Garrison Keillor. Lake Wobegon Days. Viking, 1985.
I miss The Prairie Home Companion. It was a sweet yet funny throwback radio show. There was nothing quite like it. For a little nostalgia fix, I picked up Lake Wobegon Days recently. I enjoyed it. What more can I say?
Some of Keillors’ books like Leaving Home are basically collections of his best routines from the radio show. Lake Wobegon Days is not like that. In fact, Lake Wobegon Days purports to be a history of the Minnesota town, beginning with French trappers and the Unitarian missionaries who tried to convert the local Ojibway through interpretive dance. After observing the native Americans’ traditions, they thought dance was important to them and might be a more effective way of bringing their message to them.
The book more or less ends with the description of a revival meeting at the Lutheran Church. Yes, it is satire, but it is gentle, respectful, and understanding. The Unitarian ladies and the revival preacher may be a little bit unusual but they are no Elmer Gantrys. These things could have happened that way.
The lake itself may have gotten its name from its Indian name as understood by English speakers. I grew up near Concord, Massachusetts. Nearby was the Assabet River. It sounds like an native name like Connecticut or Massachusetts, but it is actually a corruption of Elizabeth (“Elsabet”) and was named for the queen.
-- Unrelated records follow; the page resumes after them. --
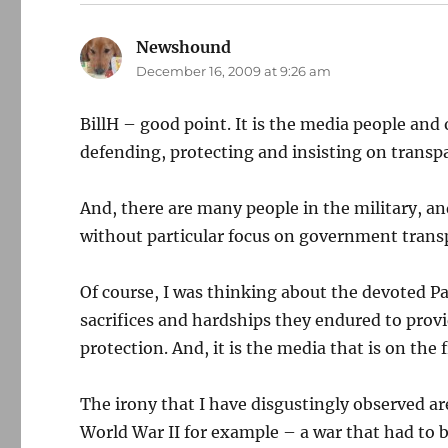
Newshound
says:
December 16, 2009 at 9:26 am
BillH – good point. It is the media people and 
defending, protecting and insisting on trans
And, there are many people in the military, a
without particular focus on government trans
Of course, I was thinking about the devoted Pa
sacrifices and hardships they endured to provi
protection. And, it is the media that is on the 
The irony that I have disgustingly observed a
World War II for example – a war that had to 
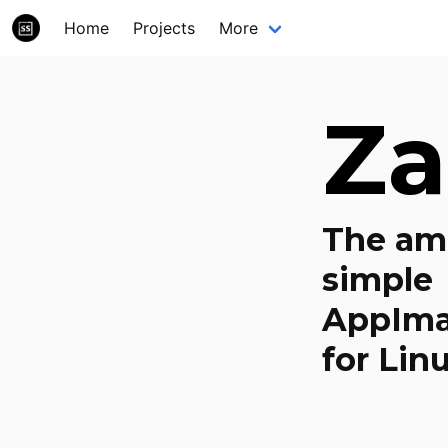
Home
Projects
More
Za
The am
simple
AppIma
for Linu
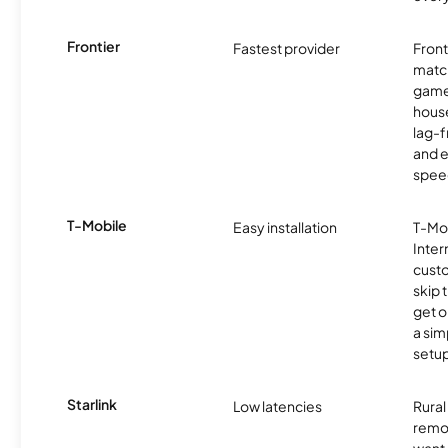
Frontier
Fastest provider
Front
matc
game
hous
lag-
and e
spee
T-Mobile
Easy installation
T-Mo
Inter
cust
skip 
get o
a sim
setup
Starlink
Low latencies
Rura
remo
want 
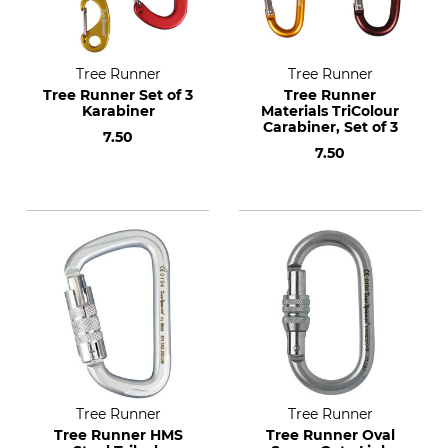
Tree Runner
Tree Runner
Tree Runner Set of 3
Tree Runner
Karabiner
Materials TriColour
Carabiner, Set of 3
7.50
7.50
Tree Runner
Tree Runner
Tree Runner HMS
Tree Runner Oval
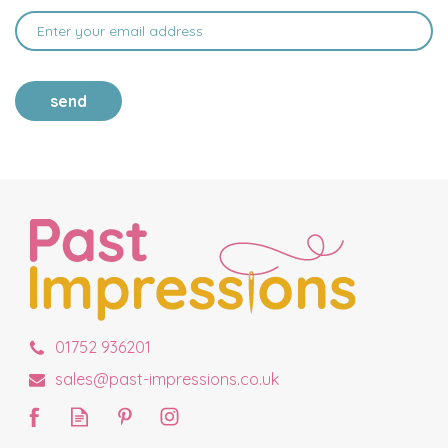
send
01752 936201
sales@past-impressions.co.uk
Anyway, that is the kind of explanations and stories we get in this book. One could almost call this The Underground History of Lake Wobegon, Minnesota.
Any fans of the radio show will recognize the family names: Inqvist, Krebsbach, Thorvaldsen, Bunsen, and so on. We learn about their ancestors and their houses. We learn of the origins (if that is the right term) of the Norwegian bachelor farmers.
The other story line, such as it is, has to do with the personal history of our narrator “Gary Keillor.” What happens when he sneaks into the Sidetrack Tap Café to see what it was like? Remember, his parents are Sanctified Brethren and avoid such places. Or the time in high school when he dates an older woman who is a college student.
If there is a pattern to this book, it is loosely based on Walden. Readers of Walden note how Thoreau observes life both in the town of Concord and in the woods. (The subtitle is Life in the Woods.) But as he makes his observations of nature and society, he loosely follows the seasons, beginning and ending with spring.
Keillor’s trajectory is similar. While, yes, he begins with the history of his hometown, the stories start with summer and end with spring also. Spring is new life. So the religious revival brings new life to a few individuals in town. Thoreau may say that spring shows we can dispense with churches—let them go by the board, he says. But ordinary folks in Middle America find new life in the Christ of Easter. Jesus rose from the dead, and so we can be delivered into new life as well.
There is also a sense of personal growth. When our narrator relates his own experiences of growing up in Lake Wobegon—please understand that, unlike Walden, this is fiction—he begins with early childhood memories and by the end, he is going off to college.
Close readers may note one interesting discrepancy. Just as Arthur Conan Doyle is a little unclear of Watson’s first name—is it John or James?—so in this book, the fictional character Keillor admires is Tony Flambeau, a kind of artsy Hardy boy whose sophisticated parents travel the world as they solve mysteries. In Leaving Home, he is Tom Flambeau (or are Tom and Tony different?). Nevertheless, it shows how such stories appeal to young readers. Such an exciting life the Flambeaus and the Hardys live! But we can live it vicariously through those books.
Similarly, readers can re-live something of the Prairie Home Companion radio show by reading this book. Have fun.